+++ DOCUMENT SECTION +++

[Vision2020] Hanging Out, Part 2: At the Atlanta Airport, from Dave Barber

Louise Barber louiseb at moscow.com
Fri Mar 30 14:36:48 PDT 2007


Although this is NOT part of Dave's letter, the Moscow Sister City
Association is in the middle of its biggest fundraiser of the year to
support the kinds of needs and efforts that Dave has been discovering in
Villa El Carmen.  If anyone wants to contribute, send checks to MSCA, Box
8367, Moscow, ID  83843, and we will put every penny to use in Nicaragua.
More information is available about what we have done over the last 21
years; just ask.

And we thank you for your attention to Dave's letters.  The responses from
some of you have been wonderfully supportive.


Wednesday, March 28

Dear All --

This is the last letter from Nicaragua (also known as Atlanta, GA, during a 
12-hour layover, where this was drafted).  Tomorrow, or next week, to fresh 
woods and pastures new (also known as Hawaii, for Steve’s wedding).
***************************************

Airport, Atlanta, 12:30 am.  This is the ultimate hangout. My plane leaves 
for Salt Lake City at 7am; then Spokane and due home around 4pm tomorrow.  
Left Nicaragua at 1pm today.  Today has been an orderly transition day.  
Yesterday, my last full day in Villa El Carmen, was crazy.

I had a calm, orderly day planned, running errands, saying goodbye to a few 
acquaintances like the family that sells newspapers and Natalia who shouts 
Adios Dayveed as I pass by every day.  But all my plans collapsed when Mario

told me, at 7:30am, that we were going to visit some schools starting at 
8:30.  I told him I was planning to go to the school and write emails around

10.  He said we would make quick stops at various places and be done by 
10:30.  He was off by three hours.

+++

* [PROBLEMS AND TASKS]:
1) Copy the stretch of the Atlanta airport letter from "Airport, Atlanta, 12:30" through "around 4pm tomorrow.".
2) Render this sentence from the Atlanta airport letter in Spanish: "Yesterday, my last full day in Villa El Carmen, was crazy."

+++ MATERIAL SHOWN +++

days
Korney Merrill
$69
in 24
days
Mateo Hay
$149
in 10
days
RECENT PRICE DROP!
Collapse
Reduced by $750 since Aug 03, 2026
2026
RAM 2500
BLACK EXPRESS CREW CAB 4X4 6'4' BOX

+++

* [ANSWERS FOR EACH ITEM]:
1)
Airport, Atlanta, 12:30 am.  This is the ultimate hangout. My plane leaves 
for Salt Lake City at 7am; then Spokane and due home around 4pm tomorrow.

2) Ayer, mi último día completo en Villa El Carmen, fue una locura.